DATA SUPPLIED
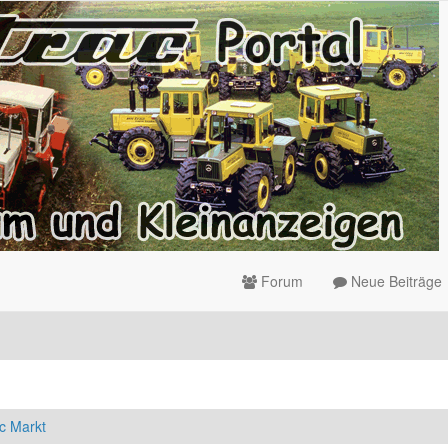
Forum
Neue Beiträge
c Markt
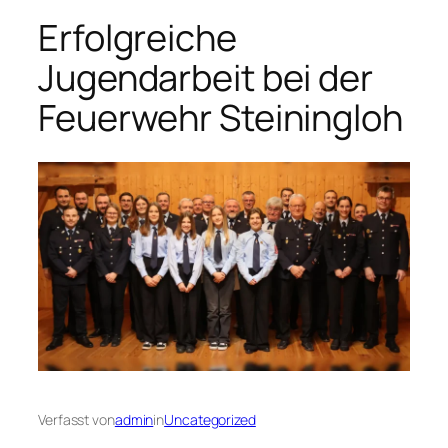
Erfolgreiche
Jugendarbeit bei der
Feuerwehr Steiningloh
Verfasst von
admin
in
Uncategorized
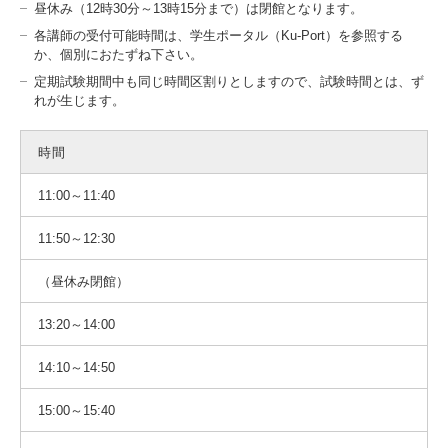
昼休み（12時30分～13時15分まで）は閉館となります。
各講師の受付可能時間は、学生ポータル（Ku-Port）を参照する
か、個別におたずね下さい。
定期試験期間中も同じ時間区割りとしますので、試験時間とは、ず
れが生じます。
時間
11:00～11:40
11:50～12:30
（昼休み閉館）
13:20～14:00
14:10～14:50
15:00～15:40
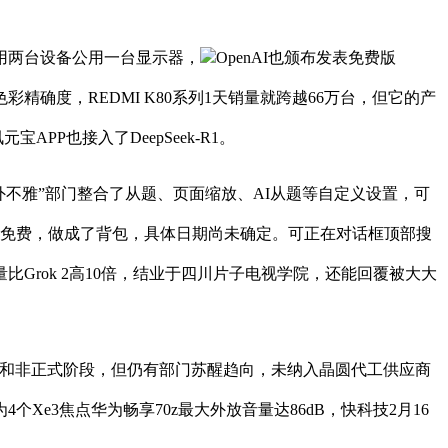
可利用两台设备公用一台显示器，
OpenAI也颁布发表免费版
色彩精确度，REDMI K80系列1天销量就跨越66万台，但它的产
P也接入了DeepSeek-R1。
外不雅”部门整合了从题、页面缩放、AI从题等自定义设置，可
面免费，做成了背包，具体日期尚未确定。可正在对话框顶部搜
量比Grok 2高10倍，结业于四川片子电视学院，还能回覆被大大
于初步和非正式阶段，但仍有部门苏醒趋向，未纳入晶圆代工供应商
e3焦点华为畅享70z最大外放音量达86dB，快科技2月16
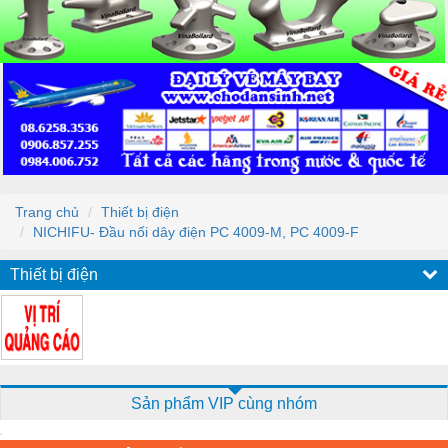
Trang chủ
Thiết bị điện
NICHIFU- Đầu nối dây điện PC 4009-M, PC 4009-F
Thiết bị điện
Sản phẩm VIP cùng nhóm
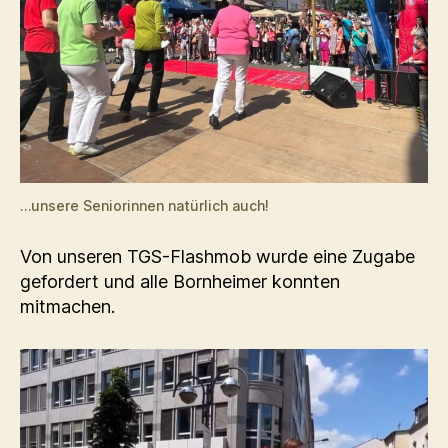
…unsere Seniorinnen natürlich auch!
Von unseren TGS-Flashmob wurde eine Zugabe
gefordert und alle Bornheimer konnten
mitmachen.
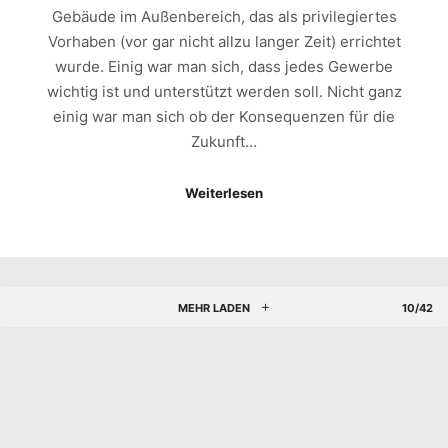
Gebäude im Außenbereich, das als privilegiertes
Vorhaben (vor gar nicht allzu langer Zeit) errichtet
wurde. Einig war man sich, dass jedes Gewerbe
wichtig ist und unterstützt werden soll. Nicht ganz
einig war man sich ob der Konsequenzen für die
Zukunft…
Weiterlesen
MEHR LADEN
10/42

TASK TO COMPLETE
Copy every line from the data that includes the string "wurde".

ANSWER TO THE EXERCISE
Von unseren TGS-Flashmob wurde eine Zugabe
wurde. Einig war man sich, dass jedes Gewerbe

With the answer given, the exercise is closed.